Costa Rica Primero Blog!

Buenas Dias! I’ve been feeling mucho pressure to write this first blog post from Costa Rica. It has been exactly one week since I’ve arrived in this amazing country, and I have absolutely no idea how to sum up the whole experience. I have a feeling I won’t be anywhere close to being able to do that until this whole, crazy, beautiful experience is behind me. Please excuse me if my sentences aren’t exactly coherent, after intense Spanish classes everyday and only listening to and speaking Spanish most of the time I’m kind of in limbo between the two languages at the moment and tend to add an extra “o” onto English worlds recently 🙂
Orientation is in a town called Orosi, not far from San Jose. The whole town kind of feels like a Latin American Disney world so far, and I almost can’t believe it’s real. The ticos are as friendly and tranquillo as promised, although living with a host family for the first time has been interesting for me and Ross (and everyone else in our group). The language barrier is a huge part of this, along with figuring out how to get hot water for showering (it’s rocket possible here, but it’s as difficult as rocket science) and getting used to your Tico mom washing your underwear and eating Gallo Pinto for breakfast (and sometimes lunch AND dinner) actually our host family has been trying to keep us happy with typical American fare for many meals, which is unfortunate seeing as though that is french fries, chicken fingers, mac n’ cheese and coca cola 🙂
Luckily, the running here has been incredible (to negate all the “American” food I’ve been eating here) Orosi is set in a valley surrounded by mountains and volcanoes on all sides, and the other WorldTeach volunteers are great motivators J Our running groups have been around 4-10 people each day after school. Speaking of school, we are in it from 8-5pm Monday-Friday. It’s A LOT of work, but  I am learning a lot and I have a feeling it will be so worth it and even during this busy month we still have our weekends. This weekend Ross and I are traveling to our site in La Fortuna, where will be living from February-December. The weekend after that our whole group is planning a vacation to a beach on the Caribbean.. Can’t wait!!!!
We also did a great hike last Sunday in the mountains here in Orosi. Our guide was a mountain man named Nano. I think he’s pretty famous and has been featured in a few travel magazines, and he’s certainly one of the more interesting people I’ve ever met, so if you find yourself in Orosi looking for some adventure look him up!
I’m actually off to dinner at my temporary Orosi home, then out for homework (and maybe some cervezas) with the other volunteers (did I mention beer here is only $1,000 colones, or > $2 USD. Hasta Luego!!!!!


6 responses

  1. Ahhhh Meg! I am SO happy you finally blogged. Everything sounds amazing and I’m glad you and Ross are enjoying it all. Live every day to the fullest and keep writing about your adventures. Love you sweetie. Oh, and I signed up for the HALF (EEK!!)

  2. Hey Megan,
    I just saw your blog post on facebook so I thought ‘d check it out! I loved Costa Rica, you are going to have a blast! When we went to La Fortuna we went to a Cultural Day with lots of great costumes and dancers at a school and I wonder if it will be the one you work at! Also, I have some suggestions! In La Fortuna there is an awesome watering hole with two waterfalls and a rope swing that lots of the locals go swimming in. It was AWESOME! We went everyday we were there, haha. It is just past the entrance to the waterfall on the right under a bridge and if you take a taxi just ask them to bring you to “El Salto.” Also, the restaurant called Soda la Parada in town is open all night ! And if you go to Monterverde, you should stay at the Camino Verde B&B, they have really good free breakfast and the manager Jose is young and super helpful! And you should go on a zipline tour with Extremo, the last zipline is 1 km long and you can go like Superman. It was incredible! Ok, that’s all I’ve got for now! Have a blast!
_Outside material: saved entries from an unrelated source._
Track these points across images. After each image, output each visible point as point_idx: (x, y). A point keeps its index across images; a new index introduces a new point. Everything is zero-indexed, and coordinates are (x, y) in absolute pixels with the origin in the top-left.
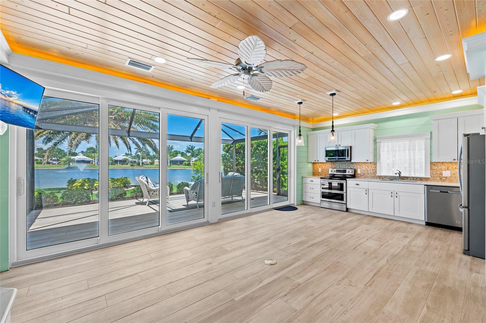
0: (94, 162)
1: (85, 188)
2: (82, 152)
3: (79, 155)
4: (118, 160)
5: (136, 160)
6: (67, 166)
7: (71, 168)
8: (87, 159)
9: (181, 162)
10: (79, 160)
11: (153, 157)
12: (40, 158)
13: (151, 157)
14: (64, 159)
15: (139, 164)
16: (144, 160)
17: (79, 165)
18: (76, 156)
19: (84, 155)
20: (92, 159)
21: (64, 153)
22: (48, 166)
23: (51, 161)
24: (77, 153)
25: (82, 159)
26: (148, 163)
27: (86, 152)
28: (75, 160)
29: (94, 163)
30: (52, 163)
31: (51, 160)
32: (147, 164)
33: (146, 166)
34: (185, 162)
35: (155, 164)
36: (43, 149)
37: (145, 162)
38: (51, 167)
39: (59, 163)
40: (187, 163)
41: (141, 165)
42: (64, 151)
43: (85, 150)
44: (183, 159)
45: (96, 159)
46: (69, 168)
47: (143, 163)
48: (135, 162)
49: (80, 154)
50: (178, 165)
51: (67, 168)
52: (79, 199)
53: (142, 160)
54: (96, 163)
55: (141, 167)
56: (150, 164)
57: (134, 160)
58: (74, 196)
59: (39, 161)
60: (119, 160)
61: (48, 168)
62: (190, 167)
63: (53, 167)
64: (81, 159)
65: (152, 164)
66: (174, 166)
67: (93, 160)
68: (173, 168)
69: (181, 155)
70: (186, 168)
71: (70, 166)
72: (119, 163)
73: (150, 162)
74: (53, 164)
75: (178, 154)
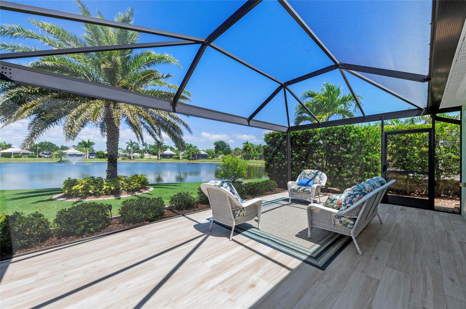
0: (86, 155)
1: (90, 191)
2: (74, 146)
3: (70, 149)
5: (127, 154)
6: (59, 159)
7: (63, 161)
8: (78, 153)
9: (171, 156)
10: (71, 153)
11: (143, 151)
12: (31, 152)
13: (141, 151)
14: (56, 153)
15: (130, 158)
16: (135, 154)
17: (71, 159)
18: (67, 150)
19: (76, 149)
20: (83, 153)
21: (56, 147)
22: (40, 159)
23: (43, 155)
24: (68, 148)
26: (138, 156)
27: (78, 146)
28: (66, 154)
29: (85, 157)
30: (43, 156)
31: (42, 153)
32: (138, 158)
33: (137, 160)
34: (174, 156)
35: (145, 158)
37: (136, 156)
38: (42, 160)
39: (51, 156)
40: (176, 157)
41: (132, 158)
42: (56, 145)
43: (76, 144)
44: (172, 153)
45: (88, 153)
46: (60, 162)
47: (133, 157)
48: (126, 156)
49: (72, 148)
50: (168, 159)
51: (59, 162)
52: (92, 224)
53: (133, 154)
54: (88, 157)
55: (133, 161)
56: (140, 158)
57: (125, 154)
58: (82, 220)
59: (30, 155)
61: (39, 162)
62: (179, 160)
63: (44, 160)
64: (73, 152)
65: (142, 157)
66: (164, 159)
67: (85, 153)
68: (163, 161)
69: (170, 149)
70: (176, 161)
71: (62, 160)
73: (140, 156)
74: (45, 157)
75: (167, 148)
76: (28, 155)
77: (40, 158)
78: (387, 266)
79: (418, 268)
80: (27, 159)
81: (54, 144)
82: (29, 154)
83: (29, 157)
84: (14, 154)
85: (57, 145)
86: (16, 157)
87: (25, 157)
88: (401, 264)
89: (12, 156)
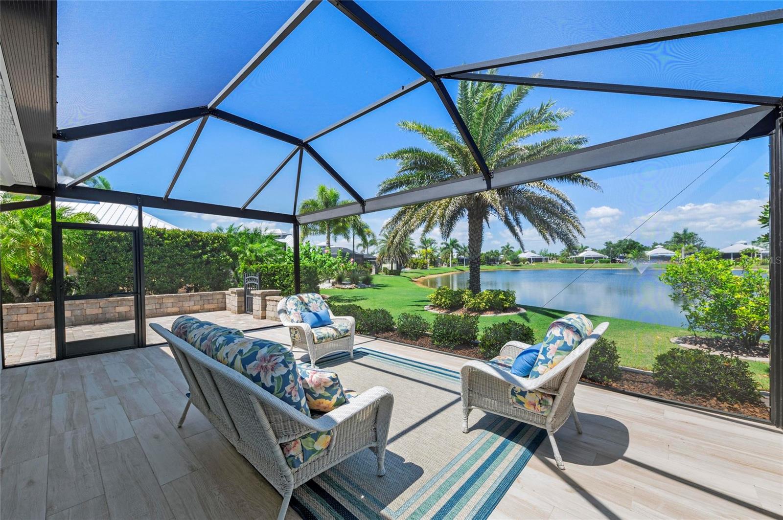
4: (730, 254)
8: (668, 253)
10: (655, 255)
12: (604, 255)
18: (653, 250)
21: (639, 246)
24: (653, 246)
25: (660, 254)
28: (648, 256)
30: (618, 261)
36: (611, 243)
38: (617, 266)
42: (639, 243)
49: (660, 245)
60: (734, 254)
61: (613, 268)
64: (658, 254)
72: (732, 258)
76: (601, 260)
77: (613, 264)
78: (136, 439)
79: (90, 465)
80: (599, 264)
81: (636, 241)
82: (602, 258)
83: (601, 262)
84: (587, 258)
85: (641, 244)
86: (587, 263)
87: (597, 262)
88: (119, 454)
89: (584, 262)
  3. That language barrier can feel impenetrable when combined with a cultural barrier…but don’t worry about it too much! You’ll figure it out as long as you don’t give up.
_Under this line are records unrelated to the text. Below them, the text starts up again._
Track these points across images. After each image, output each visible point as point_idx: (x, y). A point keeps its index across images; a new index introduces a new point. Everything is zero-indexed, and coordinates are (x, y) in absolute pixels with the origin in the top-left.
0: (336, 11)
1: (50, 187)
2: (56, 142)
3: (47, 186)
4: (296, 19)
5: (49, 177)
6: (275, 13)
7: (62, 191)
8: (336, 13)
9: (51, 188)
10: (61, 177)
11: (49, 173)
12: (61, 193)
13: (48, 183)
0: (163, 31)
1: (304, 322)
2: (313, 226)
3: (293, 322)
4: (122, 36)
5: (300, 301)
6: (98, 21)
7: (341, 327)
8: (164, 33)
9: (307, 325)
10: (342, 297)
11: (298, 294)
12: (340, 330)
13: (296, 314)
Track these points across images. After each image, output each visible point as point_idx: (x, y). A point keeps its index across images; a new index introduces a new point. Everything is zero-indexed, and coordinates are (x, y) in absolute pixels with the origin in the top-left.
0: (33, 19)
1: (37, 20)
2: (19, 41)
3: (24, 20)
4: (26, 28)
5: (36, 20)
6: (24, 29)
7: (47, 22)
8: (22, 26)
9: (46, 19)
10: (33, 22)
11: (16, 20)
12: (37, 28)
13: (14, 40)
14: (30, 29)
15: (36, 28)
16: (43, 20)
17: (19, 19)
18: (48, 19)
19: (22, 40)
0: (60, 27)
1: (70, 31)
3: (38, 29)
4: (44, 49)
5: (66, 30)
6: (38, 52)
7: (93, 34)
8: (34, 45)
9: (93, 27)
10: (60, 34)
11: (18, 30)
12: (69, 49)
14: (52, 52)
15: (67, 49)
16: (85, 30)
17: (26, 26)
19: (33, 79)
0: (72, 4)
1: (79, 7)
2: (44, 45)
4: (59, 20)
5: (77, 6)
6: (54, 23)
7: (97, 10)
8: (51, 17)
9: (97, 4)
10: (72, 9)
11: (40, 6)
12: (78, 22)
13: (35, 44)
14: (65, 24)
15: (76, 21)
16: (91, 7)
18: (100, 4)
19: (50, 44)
    I totally understand about the hot water thing though. These are all the things that are “common sense” within a culture/region, but that an outsider(and perfectly functioning adult) wouldn’t necessarily know. Like, you need your own bag to haul your groceries from the store in Europe. My jet-lagged self became slightly panicked when it looked like I didn’t have enough room in my shoulder bag! Or how the traffic lights work in Amsterdam (bikes have their own lanes, lights, and generally have right of way). Or how fast to walk, etc.
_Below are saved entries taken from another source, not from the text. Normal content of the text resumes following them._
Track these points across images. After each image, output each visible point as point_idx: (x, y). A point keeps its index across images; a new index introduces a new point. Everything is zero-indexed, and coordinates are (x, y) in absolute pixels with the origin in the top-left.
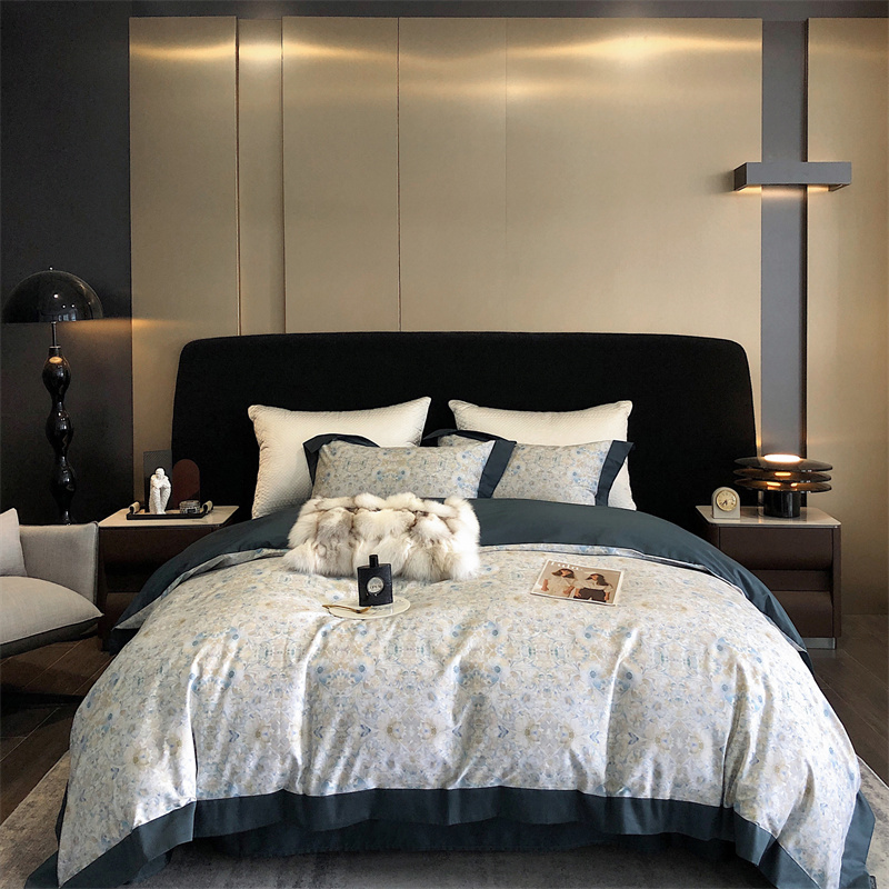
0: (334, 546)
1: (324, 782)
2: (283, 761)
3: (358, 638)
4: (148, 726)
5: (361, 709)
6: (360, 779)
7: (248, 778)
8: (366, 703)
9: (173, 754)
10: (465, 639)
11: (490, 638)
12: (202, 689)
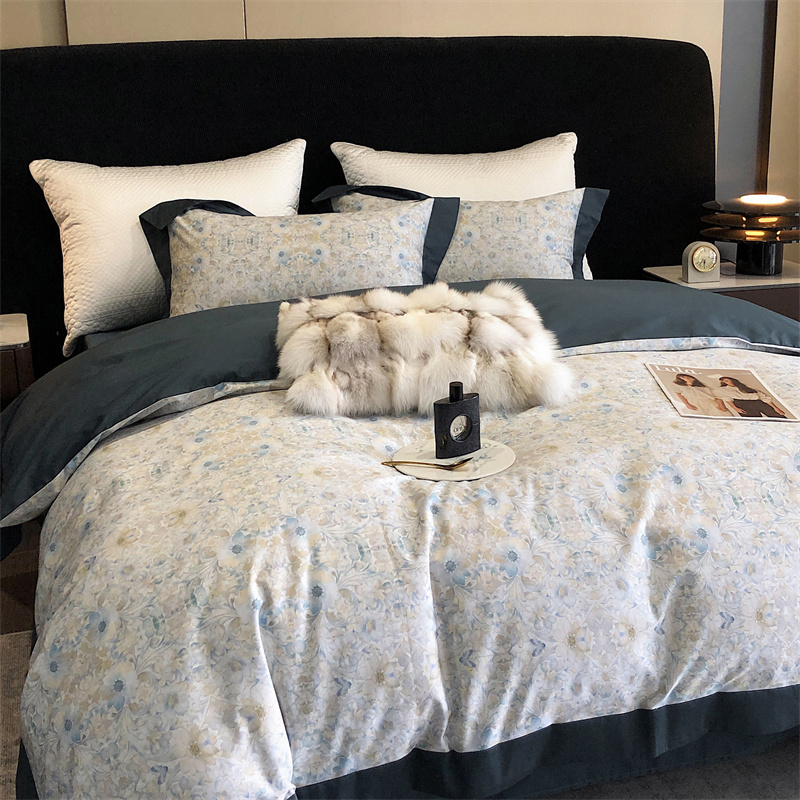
0: (361, 372)
1: (483, 730)
2: (421, 709)
3: (488, 510)
4: (200, 695)
5: (526, 615)
6: (534, 717)
7: (369, 743)
8: (531, 606)
9: (255, 730)
10: (642, 494)
11: (673, 488)
12: (277, 621)
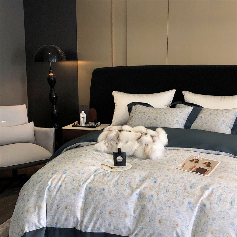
0: (111, 143)
1: (87, 228)
2: (74, 218)
3: (105, 178)
5: (101, 204)
6: (99, 229)
7: (62, 222)
8: (103, 202)
9: (39, 211)
10: (143, 183)
11: (152, 184)
12: (50, 190)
    Interlanguage: the period in which a language learner muddles the two languages together while trying to produce in the new language. It’s natural and cool so don’t fight it, and make sure to laugh at your mistakes. Good luck! Bilingual schools are cool.

  4. You’ll need to keep up these posts, because none of from Old 92 are counting on Hermit Ross for any kind of contact! Keep up the learning, fun, and posts.